Shall I have feelings, or should I pretend to be cool? Will I seem hopelessly square if I find “Kick-Ass” morally reprehensible and will I appear to have missed the point? Let's say you're a big fan of the original comic book, and you think the move does it justice. You know what? You inhabit a world I am so very not interested in. A movie camera makes a record of whatever is placed in front of it, and in this case, it shows deadly carnage dished out by an 11-year-old girl, after which an adult man brutally hammers her to within an inch of her life. Blood everywhere. Now tell me all about the context.In my own review of Kick-Ass, I anticipated that some viewers my have problems with the depiction of Hit-Girl. While Kick-Ass isn't the deepest of movies, I feel that the movie effectively satirizes many super-hero cliches including the kid sidekick.

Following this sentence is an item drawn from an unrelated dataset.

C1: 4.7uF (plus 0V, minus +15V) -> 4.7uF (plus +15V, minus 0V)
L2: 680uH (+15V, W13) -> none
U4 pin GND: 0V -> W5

Since Dick Grayson teamed up with Bruce Wayne, the kid sidekick has been one of the most absurd elements in a genre filled with absurdity. For more than sixty years children dressed in colorful costumes have been depicted taking down hordes of evildoers with a minimum of bloodshed. I have enjoyed many of these tales, but I can still appreciate the irony of the concept taken to its extreme.
In addition, just because the movie features an 11-year old protagonist doesn't mean its intended for 11-year olds. My hope is that parents would exercise the same discretion about letting their kids view Kick-Ass as they would any other film with a high body count.
I still greatly admire Roger Ebert and he will remain my favorite movie critic. One of the great things about his reviews is that he shares the reasons why he likes or dislikes a film so clearly that the reader can almost anticipate if they will share Ebert's verdict.
In the case of Kick-Ass, Ebert sees little merit in the depiction of Hit-Girl while I do.